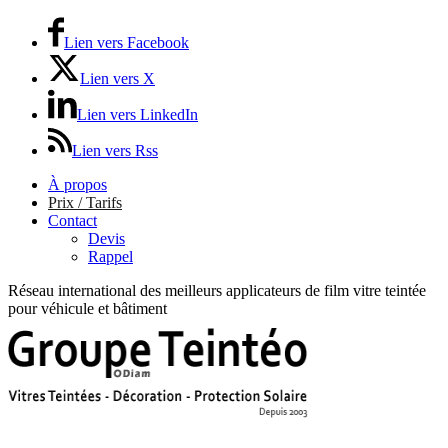
Lien vers Facebook
Lien vers X
Lien vers LinkedIn
Lien vers Rss
À propos
Prix / Tarifs
Contact
Devis
Rappel
Réseau international des meilleurs applicateurs de film vitre teintée
pour véhicule et bâtiment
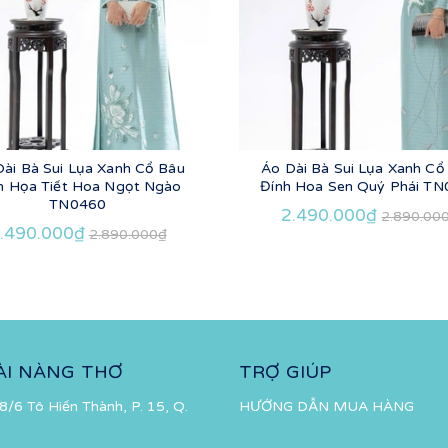
Dài Bà Sui Lụa Xanh Cổ Bâu
Áo Dài Bà Sui Lụa Xanh Cổ
h Họa Tiết Hoa Ngọt Ngào
Đính Hoa Sen Quý Phái T
TN0460
2.490.000₫
2.890.00
.490.000₫
2.890.000₫
ÀI NÀNG THƠ
TRỢ GIÚP
8/6 Tô Hiến Thành, P. 15, Q.
HƯỚNG DẪN MUA HÀNG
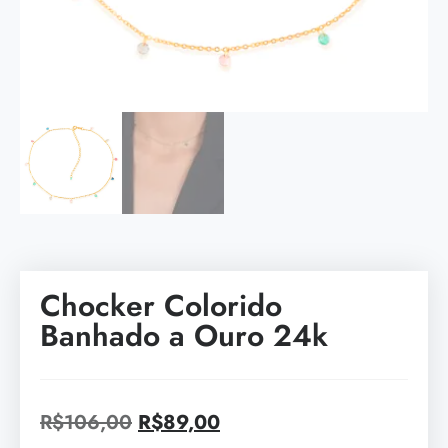
Chocker Colorido
Banhado a Ouro 24k
R$
106,00
R$
89,00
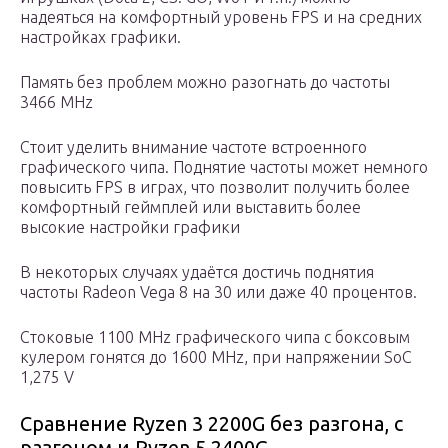
надеяться на комфортный уровень FPS и на средних
настройках графики.
Память без проблем можно разогнать до частоты
3466 MHz
Стоит уделить внимание частоте встроенного
графического чипа. Поднятие частоты может немного
повысить FPS в играх, что позволит получить более
комфортный геймплей или выставить более
высокие настройки графики
В некоторых случаях удаётся достичь поднятия
частоты Radeon Vega 8 на 30 или даже 40 процентов.
Стоковые 1100 MHz графического чипа с боксовым
кулером гонятся до 1600 MHz, при напряжении SoC
1,275 V
Сравнение Ryzen 3 2200G без разгона, с
разгоном и Ryzen 5 2400G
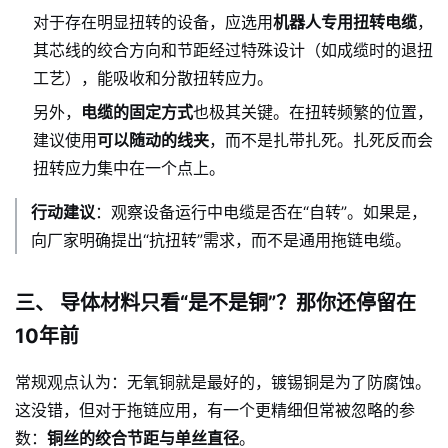
对于存在明显扭转的设备，应选用
机器人专用扭转电缆
，
其芯线的绞合方向和节距经过特殊设计（如成缆时的退扭
工艺），能吸收和分散扭转应力。
另外，
电缆的固定方式
也极其关键。在扭转频繁的位置，
建议使用
可以随动的线夹
，而不是扎带扎死。扎死反而会
扭转应力集中在一个点上。
行动建议
：观察设备运行中电缆是否在“自转”。如果是，
向厂家明确提出“抗扭转”需求，而不是通用拖链电缆。
三、 导体材料只看“是不是铜”？那你还停留在
10年前
常规观点认为：无氧铜就是最好的，镀锡铜是为了防腐蚀。
这没错，但对于拖链应用，有一个更精细但常被忽略的参
数：
铜丝的绞合节距与单丝直径
。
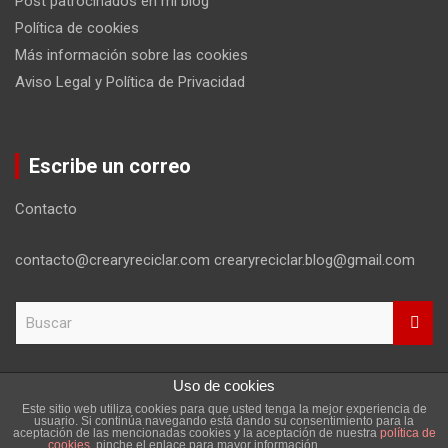
Post patrocinados en mi blog
Política de cookies
Más información sobre las cookies
Aviso Legal y Política de Privacidad
Escribe un correo
Contacto
contacto@crearyreciclar.com crearyreciclar.blog@gmail.com
B
u
s
c
Uso de cookies
a
Este sitio web utiliza cookies para que usted tenga la mejor experiencia de
r
Copyright ©2026
Aviso Legal y Política de Privacidad
usuario. Si continúa navegando está dando su consentimiento para la
aceptación de las mencionadas cookies y la aceptación de nuestra
política de
Tema por:
Theme Horse
Funciona gracias a:
WordPress
cookies
, pinche el enlace para mayor información.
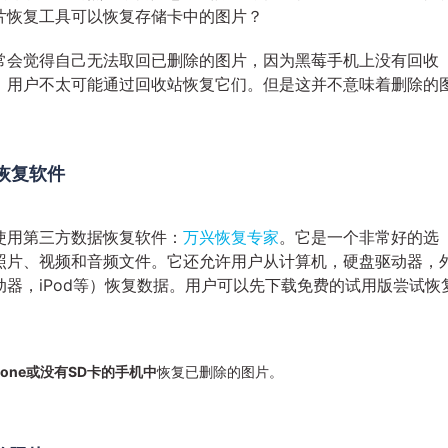
片恢复工具可以恢复存储卡中的图片？
常会觉得自己无法取回已删除的图片，因为黑莓手机上没有回收
，用户不太可能通过回收站恢复它们。但是这并不意味着删除的
片恢复软件
使用第三方数据恢复软件：
万兴恢复专家
。它是一个非常好的选
照片、视频和音频文件。它还允许用户从计算机，硬盘驱动器，
动器，iPod等）恢复数据。用户可以先下载免费的试用版尝试恢
Phone或没有SD卡的手机中
恢复已删除的图片。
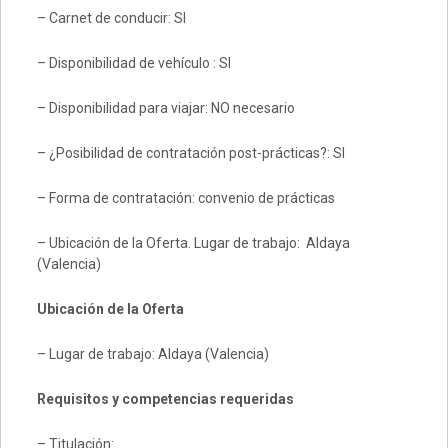
– Carnet de conducir: SI
– Disponibilidad de vehículo : SI
– Disponibilidad para viajar: NO necesario
– ¿Posibilidad de contratación post-prácticas?: SI
– Forma de contratación: convenio de prácticas
– Ubicación de la Oferta. Lugar de trabajo: Aldaya
(Valencia)
Ubicación de la Oferta
– Lugar de trabajo: Aldaya (Valencia)
Requisitos y competencias requeridas
– Titulación:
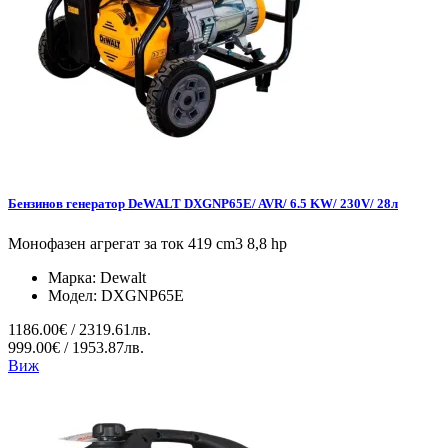
Бензинов генератор DeWALT DXGNP65E/ AVR/ 6.5 KW/ 230V/ 28л
Монофазен агрегат за ток 419 cm3 8,8 hp
Марка:
Dewalt
Модел:
DXGNP65E
1186.00€ / 2319.61лв.
999.00€ / 1953.87лв.
Виж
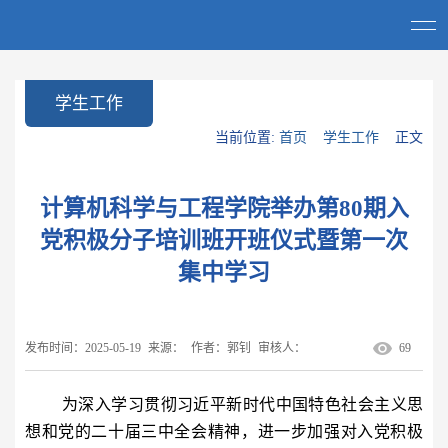
学生工作
当前位置:
首页
学生工作
正文
计算机科学与工程学院举办第80期入
党积极分子培训班开班仪式暨第一次
集中学习
发布时间：2025-05-19
来源：
作者：郭钊
审核人：
69
为深入学习贯彻习近平新时代中国特色社会主义思
想和党的二十届三中全会精神，进一步加强对入党积极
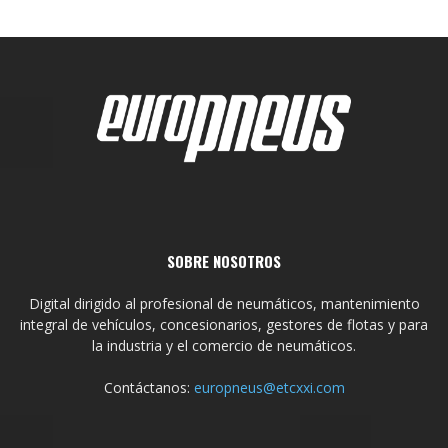
SOBRE NOSOTROS
Digital dirigido al profesional de neumáticos, mantenimiento
integral de vehículos, concesionarios, gestores de flotas y para
la industria y el comercio de neumáticos.
Contáctanos:
europneus@etcxxi.com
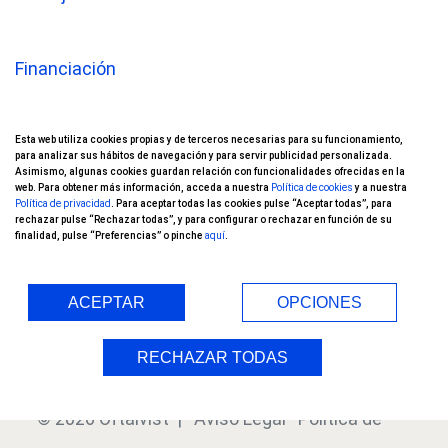
Financiación
Oftalvist TV
Esta web utiliza cookies propias y de terceros necesarias para su funcionamiento,
Nuestros pacientes opinan
para analizar sus hábitos de navegación y para servir publicidad personalizada.
Asimismo, algunas cookies guardan relación con funcionalidades ofrecidas en la
web. Para obtener más información, acceda a nuestra
Política de cookies
y a nuestra
Ensayos Clínicos
Política de privacidad
. Para aceptar todas las cookies pulse “Aceptar todas”, para
rechazar pulse “Rechazar todas”, y para configurar o rechazar en función de su
finalidad, pulse “Preferencias” o pinche
aquí
.
Blog
Índice
ACEPTAR
OPCIONES
RECHAZAR TODAS
© 2026 Oftalvist |
Aviso Legal
Política de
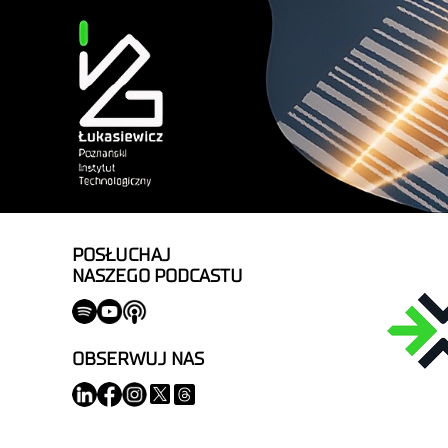
POSŁUCHAJ
NASZEGO PODCASTU
OBSERWUJ NAS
++++++++++++++++++++
* WORK INSTRUCTIONS *
Without including any pictures, reproduce the data exactly.

* OUTPUT OF THE TASK *
Lien vers Facebook
Lien vers X
Lien vers LinkedIn
Lien vers Rss
À propos
Prix / Tarifs
Contact
Devis
Rappel
Réseau international des meilleurs applicateurs de film vitre teintée
pour véhicule et bâtiment
Dài Bà Sui Lụa Xanh Cổ Bâu
Áo Dài Bà Sui Lụa Xanh Cổ
h Họa Tiết Hoa Ngọt Ngào
Đính Hoa Sen Quý Phái T
TN0460
2.490.000₫
2.890.00
.490.000₫
2.890.000₫
ÀI NÀNG THƠ
TRỢ GIÚP
8/6 Tô Hiến Thành, P. 15, Q.
HƯỚNG DẪN MUA HÀNG
Chocker Colorido
Banhado a Ouro 24k
R$
106,00
R$
89,00
надеяться на комфортный уровень FPS и на средних
настройках графики.
Память без проблем можно разогнать до частоты
3466 MHz
Стоит уделить внимание частоте встроенного
графического чипа. Поднятие частоты может немного
повысить FPS в играх, что позволит получить более
комфортный геймплей или выставить более
высокие настройки графики
В некоторых случаях удаётся достичь поднятия
частоты Radeon Vega 8 на 30 или даже 40 процентов.
Стоковые 1100 MHz графического чипа с боксовым
кулером гонятся до 1600 MHz, при напряжении SoC
1,275 V
Сравнение Ryzen 3 2200G без разгона, с
разгоном и Ryzen 5 2400G
对于存在明显扭转的设备，应选用
机器人专用扭转电缆
，
其芯线的绞合方向和节距经过特殊设计（如成缆时的退扭
工艺），能吸收和分散扭转应力。
另外，
电缆的固定方式
也极其关键。在扭转频繁的位置，
建议使用
可以随动的线夹
，而不是扎带扎死。扎死反而会
扭转应力集中在一个点上。
行动建议
：观察设备运行中电缆是否在“自转”。如果是，
向厂家明确提出“抗扭转”需求，而不是通用拖链电缆。
三、 导体材料只看“是不是铜”？那你还停留在
10年前
常规观点认为：无氧铜就是最好的，镀锡铜是为了防腐蚀。
这没错，但对于拖链应用，有一个更精细但常被忽略的参
数：
铜丝的绞合节距与单丝直径
。
Post patrocinados en mi blog
Política de cookies
Más información sobre las cookies
Aviso Legal y Política de Privacidad
Escribe un correo
Contacto
contacto@crearyreciclar.com crearyreciclar.blog@gmail.com
B
u
s
c
Uso de cookies
a
Este sitio web utiliza cookies para que usted tenga la mejor experiencia de
r
Copyright ©2026
Aviso Legal y Política de Privacidad
usuario. Si continúa navegando está dando su consentimiento para la
aceptación de las mencionadas cookies y la aceptación de nuestra
política de
Tema por:
Theme Horse
Funciona gracias a:
WordPress
cookies
, pinche el enlace para mayor información.
片恢复工具可以恢复存储卡中的图片？
常会觉得自己无法取回已删除的图片，因为黑莓手机上没有回收
，用户不太可能通过回收站恢复它们。但是这并不意味着删除的
片恢复软件
使用第三方数据恢复软件：
万兴恢复专家
。它是一个非常好的选
照片、视频和音频文件。它还允许用户从计算机，硬盘驱动器，
动器，iPod等）恢复数据。用户可以先下载免费的试用版尝试恢
Phone或没有SD卡的手机中
恢复已删除的图片。
– Carnet de conducir: SI
– Disponibilidad de vehículo : SI
– Disponibilidad para viajar: NO necesario
– ¿Posibilidad de contratación post-prácticas?: SI
– Forma de contratación: convenio de prácticas
– Ubicación de la Oferta. Lugar de trabajo: Aldaya
(Valencia)
Ubicación de la Oferta
– Lugar de trabajo: Aldaya (Valencia)
Requisitos y competencias requeridas
– Titulación:
Бензинов генератор DeWALT DXGNP65E/ AVR/ 6.5 KW/ 230V/ 28л
Монофазен агрегат за ток 419 cm3 8,8 hp
Марка:
Dewalt
Модел:
DXGNP65E
1186.00€ / 2319.61лв.
999.00€ / 1953.87лв.
Виж
学生工作
当前位置:
首页
学生工作
正文
计算机科学与工程学院举办第80期入
党积极分子培训班开班仪式暨第一次
集中学习
发布时间：2025-05-19
来源：
作者：郭钊
审核人：
69
为深入学习贯彻习近平新时代中国特色社会主义思
想和党的二十届三中全会精神，进一步加强对入党积极
SOBRE NOSOTROS
Digital dirigido al profesional de neumáticos, mantenimiento
integral de vehículos, concesionarios, gestores de flotas y para
la industria y el comercio de neumáticos.
Contáctanos:
europneus@etcxxi.com
Financiación
Oftalvist TV
Esta web utiliza cookies propias y de terceros necesarias para su funcionamiento,
Nuestros pacientes opinan
para analizar sus hábitos de navegación y para servir publicidad personalizada.
Asimismo, algunas cookies guardan relación con funcionalidades ofrecidas en la
web. Para obtener más información, acceda a nuestra
Política de cookies
y a nuestra
Ensayos Clínicos
Política de privacidad
. Para aceptar todas las cookies pulse “Aceptar todas”, para
rechazar pulse “Rechazar todas”, y para configurar o rechazar en función de su
finalidad, pulse “Preferencias” o pinche
aquí
.
Blog
Índice
ACEPTAR
OPCIONES
RECHAZAR TODAS
© 2026 Oftalvist |
Aviso Legal
Política de
POSŁUCHAJ
NASZEGO PODCASTU
OBSERWUJ NAS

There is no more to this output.